## WHAT TO PRODUCE
Reproduce the source text in every row below word for word, leaving out the pictures.

Collected data
•••••

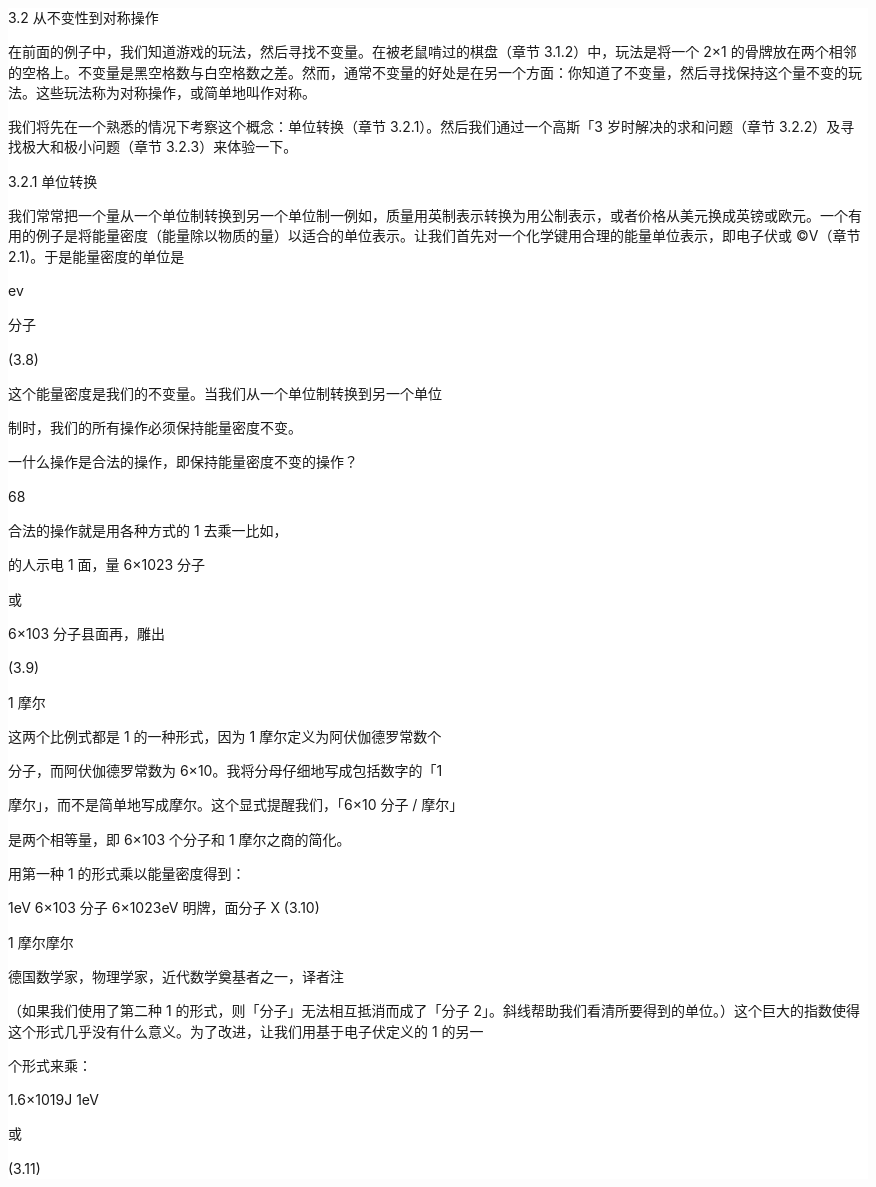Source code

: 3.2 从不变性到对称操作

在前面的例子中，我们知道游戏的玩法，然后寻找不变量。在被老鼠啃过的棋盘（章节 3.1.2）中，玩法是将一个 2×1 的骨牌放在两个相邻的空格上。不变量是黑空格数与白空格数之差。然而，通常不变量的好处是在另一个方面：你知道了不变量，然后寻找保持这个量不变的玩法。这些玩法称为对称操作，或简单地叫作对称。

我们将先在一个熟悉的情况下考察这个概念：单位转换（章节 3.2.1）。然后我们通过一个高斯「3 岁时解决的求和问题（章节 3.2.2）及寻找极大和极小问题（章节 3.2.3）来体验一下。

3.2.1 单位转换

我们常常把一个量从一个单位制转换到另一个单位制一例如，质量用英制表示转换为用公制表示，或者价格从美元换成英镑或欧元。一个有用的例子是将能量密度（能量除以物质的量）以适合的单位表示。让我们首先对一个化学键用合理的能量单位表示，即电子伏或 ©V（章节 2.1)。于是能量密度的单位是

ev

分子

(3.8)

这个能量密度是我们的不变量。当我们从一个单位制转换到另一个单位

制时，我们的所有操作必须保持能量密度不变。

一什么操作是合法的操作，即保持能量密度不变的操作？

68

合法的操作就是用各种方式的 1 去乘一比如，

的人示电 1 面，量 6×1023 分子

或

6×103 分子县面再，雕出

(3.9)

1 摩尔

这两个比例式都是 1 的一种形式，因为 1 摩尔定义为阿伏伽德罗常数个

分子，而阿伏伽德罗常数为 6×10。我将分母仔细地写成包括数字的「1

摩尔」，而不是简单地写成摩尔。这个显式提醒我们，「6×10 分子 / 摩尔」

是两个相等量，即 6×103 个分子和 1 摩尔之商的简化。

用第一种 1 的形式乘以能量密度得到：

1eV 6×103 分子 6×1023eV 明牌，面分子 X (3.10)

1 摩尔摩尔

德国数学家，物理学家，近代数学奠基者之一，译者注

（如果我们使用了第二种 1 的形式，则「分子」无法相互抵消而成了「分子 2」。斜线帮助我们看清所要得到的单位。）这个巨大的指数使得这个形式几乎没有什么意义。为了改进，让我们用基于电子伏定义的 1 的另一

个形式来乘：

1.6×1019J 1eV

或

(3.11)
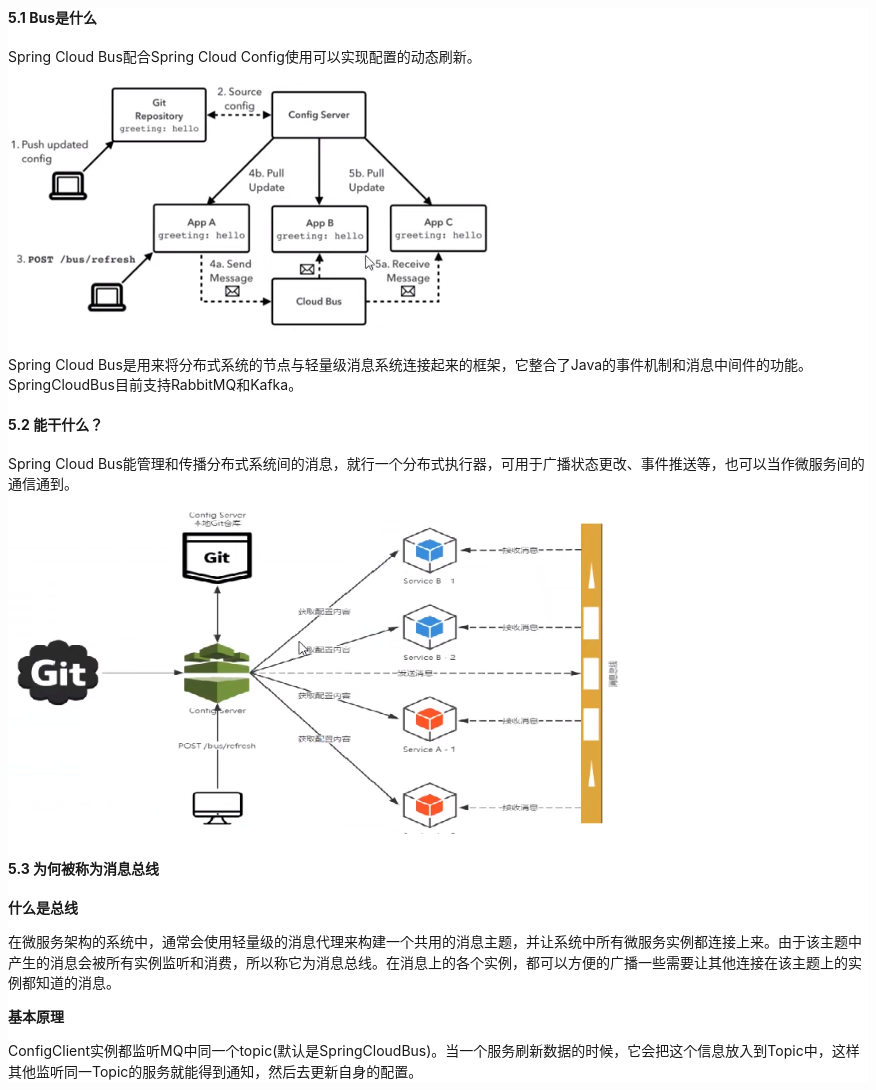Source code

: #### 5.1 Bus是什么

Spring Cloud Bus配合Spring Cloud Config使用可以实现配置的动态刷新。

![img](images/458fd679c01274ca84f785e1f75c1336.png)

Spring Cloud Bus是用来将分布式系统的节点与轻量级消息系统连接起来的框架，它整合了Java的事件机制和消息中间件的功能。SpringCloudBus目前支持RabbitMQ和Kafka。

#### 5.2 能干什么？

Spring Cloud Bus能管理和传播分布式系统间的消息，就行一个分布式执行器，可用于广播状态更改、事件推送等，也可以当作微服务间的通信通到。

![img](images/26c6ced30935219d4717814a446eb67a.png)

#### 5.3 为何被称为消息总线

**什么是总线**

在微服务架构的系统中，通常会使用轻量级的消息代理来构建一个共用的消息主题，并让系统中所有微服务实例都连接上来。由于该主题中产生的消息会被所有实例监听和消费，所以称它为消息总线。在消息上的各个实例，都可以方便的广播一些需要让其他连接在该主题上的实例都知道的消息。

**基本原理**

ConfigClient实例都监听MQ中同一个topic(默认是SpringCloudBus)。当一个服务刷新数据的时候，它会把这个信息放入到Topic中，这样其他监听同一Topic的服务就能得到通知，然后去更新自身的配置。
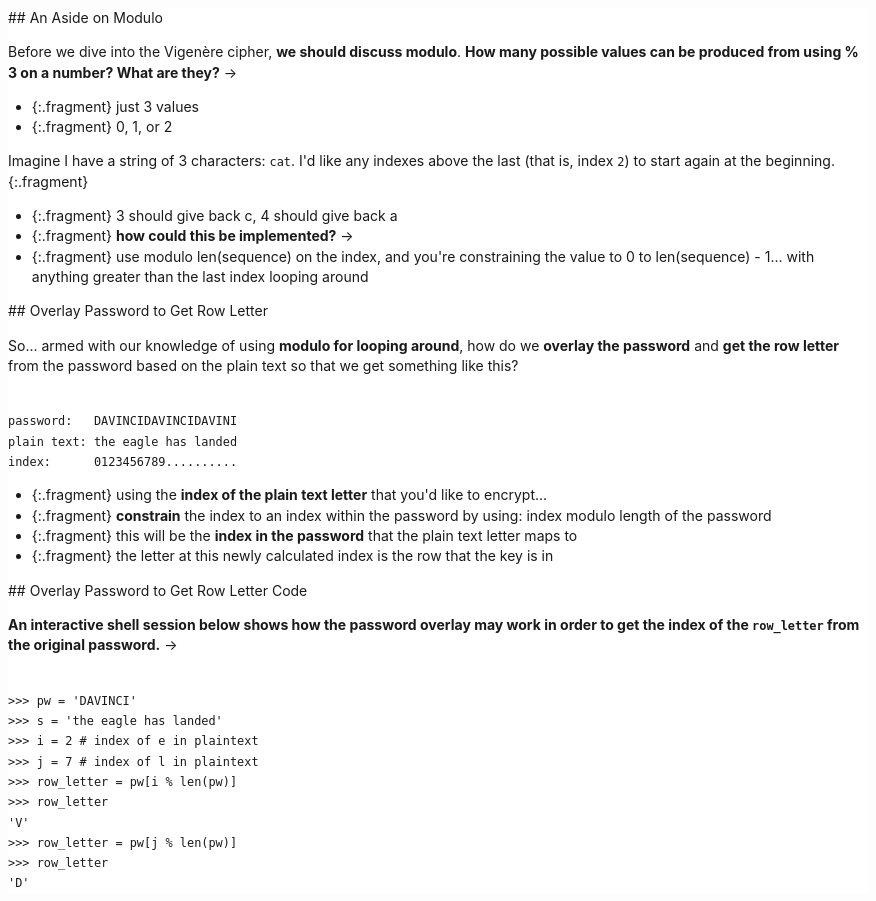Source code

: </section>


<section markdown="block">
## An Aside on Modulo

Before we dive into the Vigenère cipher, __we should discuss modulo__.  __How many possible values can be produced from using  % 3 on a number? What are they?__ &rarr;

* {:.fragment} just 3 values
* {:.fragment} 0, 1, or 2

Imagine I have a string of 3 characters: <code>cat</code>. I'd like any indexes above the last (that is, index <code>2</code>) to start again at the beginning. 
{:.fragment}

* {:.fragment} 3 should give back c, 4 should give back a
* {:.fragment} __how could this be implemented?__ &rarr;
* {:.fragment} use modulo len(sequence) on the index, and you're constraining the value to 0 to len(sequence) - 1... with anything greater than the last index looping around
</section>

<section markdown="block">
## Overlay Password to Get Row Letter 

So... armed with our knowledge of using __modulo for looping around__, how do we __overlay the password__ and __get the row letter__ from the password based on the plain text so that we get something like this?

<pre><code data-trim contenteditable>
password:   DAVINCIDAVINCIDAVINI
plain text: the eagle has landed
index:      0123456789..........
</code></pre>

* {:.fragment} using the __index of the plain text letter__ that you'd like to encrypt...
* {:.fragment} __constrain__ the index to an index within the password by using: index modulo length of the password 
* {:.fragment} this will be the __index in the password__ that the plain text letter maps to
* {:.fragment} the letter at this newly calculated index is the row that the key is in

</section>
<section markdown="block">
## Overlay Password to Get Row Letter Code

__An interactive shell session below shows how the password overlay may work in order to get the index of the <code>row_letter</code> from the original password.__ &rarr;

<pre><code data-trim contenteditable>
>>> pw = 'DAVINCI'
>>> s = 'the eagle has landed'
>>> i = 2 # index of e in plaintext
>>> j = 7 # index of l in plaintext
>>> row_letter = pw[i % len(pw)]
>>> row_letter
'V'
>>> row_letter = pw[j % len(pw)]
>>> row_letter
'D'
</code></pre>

•••••

## ANSWER SPACE
Source code

: 3.2 从不变性到对称操作

在前面的例子中，我们知道游戏的玩法，然后寻找不变量。在被老鼠啃过的棋盘（章节 3.1.2）中，玩法是将一个 2×1 的骨牌放在两个相邻的空格上。不变量是黑空格数与白空格数之差。然而，通常不变量的好处是在另一个方面：你知道了不变量，然后寻找保持这个量不变的玩法。这些玩法称为对称操作，或简单地叫作对称。

我们将先在一个熟悉的情况下考察这个概念：单位转换（章节 3.2.1）。然后我们通过一个高斯「3 岁时解决的求和问题（章节 3.2.2）及寻找极大和极小问题（章节 3.2.3）来体验一下。

3.2.1 单位转换

我们常常把一个量从一个单位制转换到另一个单位制一例如，质量用英制表示转换为用公制表示，或者价格从美元换成英镑或欧元。一个有用的例子是将能量密度（能量除以物质的量）以适合的单位表示。让我们首先对一个化学键用合理的能量单位表示，即电子伏或 ©V（章节 2.1)。于是能量密度的单位是

ev

分子

(3.8)

这个能量密度是我们的不变量。当我们从一个单位制转换到另一个单位

制时，我们的所有操作必须保持能量密度不变。

一什么操作是合法的操作，即保持能量密度不变的操作？

68

合法的操作就是用各种方式的 1 去乘一比如，

的人示电 1 面，量 6×1023 分子

或

6×103 分子县面再，雕出

(3.9)

1 摩尔

这两个比例式都是 1 的一种形式，因为 1 摩尔定义为阿伏伽德罗常数个

分子，而阿伏伽德罗常数为 6×10。我将分母仔细地写成包括数字的「1

摩尔」，而不是简单地写成摩尔。这个显式提醒我们，「6×10 分子 / 摩尔」

是两个相等量，即 6×103 个分子和 1 摩尔之商的简化。

用第一种 1 的形式乘以能量密度得到：

1eV 6×103 分子 6×1023eV 明牌，面分子 X (3.10)

1 摩尔摩尔

德国数学家，物理学家，近代数学奠基者之一，译者注

（如果我们使用了第二种 1 的形式，则「分子」无法相互抵消而成了「分子 2」。斜线帮助我们看清所要得到的单位。）这个巨大的指数使得这个形式几乎没有什么意义。为了改进，让我们用基于电子伏定义的 1 的另一

个形式来乘：

1.6×1019J 1eV

或

(3.11)
Source code

: #### 5.1 Bus是什么

Spring Cloud Bus配合Spring Cloud Config使用可以实现配置的动态刷新。

![img](images/458fd679c01274ca84f785e1f75c1336.png)

Spring Cloud Bus是用来将分布式系统的节点与轻量级消息系统连接起来的框架，它整合了Java的事件机制和消息中间件的功能。SpringCloudBus目前支持RabbitMQ和Kafka。

#### 5.2 能干什么？

Spring Cloud Bus能管理和传播分布式系统间的消息，就行一个分布式执行器，可用于广播状态更改、事件推送等，也可以当作微服务间的通信通到。

![img](images/26c6ced30935219d4717814a446eb67a.png)

#### 5.3 为何被称为消息总线

**什么是总线**

在微服务架构的系统中，通常会使用轻量级的消息代理来构建一个共用的消息主题，并让系统中所有微服务实例都连接上来。由于该主题中产生的消息会被所有实例监听和消费，所以称它为消息总线。在消息上的各个实例，都可以方便的广播一些需要让其他连接在该主题上的实例都知道的消息。

**基本原理**

ConfigClient实例都监听MQ中同一个topic(默认是SpringCloudBus)。当一个服务刷新数据的时候，它会把这个信息放入到Topic中，这样其他监听同一Topic的服务就能得到通知，然后去更新自身的配置。
Source code

: </section>


<section markdown="block">
## An Aside on Modulo

Before we dive into the Vigenère cipher, __we should discuss modulo__.  __How many possible values can be produced from using  % 3 on a number? What are they?__ &rarr;

* {:.fragment} just 3 values
* {:.fragment} 0, 1, or 2

Imagine I have a string of 3 characters: <code>cat</code>. I'd like any indexes above the last (that is, index <code>2</code>) to start again at the beginning. 
{:.fragment}

* {:.fragment} 3 should give back c, 4 should give back a
* {:.fragment} __how could this be implemented?__ &rarr;
* {:.fragment} use modulo len(sequence) on the index, and you're constraining the value to 0 to len(sequence) - 1... with anything greater than the last index looping around
</section>

<section markdown="block">
## Overlay Password to Get Row Letter 

So... armed with our knowledge of using __modulo for looping around__, how do we __overlay the password__ and __get the row letter__ from the password based on the plain text so that we get something like this?

<pre><code data-trim contenteditable>
password:   DAVINCIDAVINCIDAVINI
plain text: the eagle has landed
index:      0123456789..........
</code></pre>

* {:.fragment} using the __index of the plain text letter__ that you'd like to encrypt...
* {:.fragment} __constrain__ the index to an index within the password by using: index modulo length of the password 
* {:.fragment} this will be the __index in the password__ that the plain text letter maps to
* {:.fragment} the letter at this newly calculated index is the row that the key is in

</section>
<section markdown="block">
## Overlay Password to Get Row Letter Code

__An interactive shell session below shows how the password overlay may work in order to get the index of the <code>row_letter</code> from the original password.__ &rarr;

<pre><code data-trim contenteditable>
>>> pw = 'DAVINCI'
>>> s = 'the eagle has landed'
>>> i = 2 # index of e in plaintext
>>> j = 7 # index of l in plaintext
>>> row_letter = pw[i % len(pw)]
>>> row_letter
'V'
>>> row_letter = pw[j % len(pw)]
>>> row_letter
'D'
</code></pre>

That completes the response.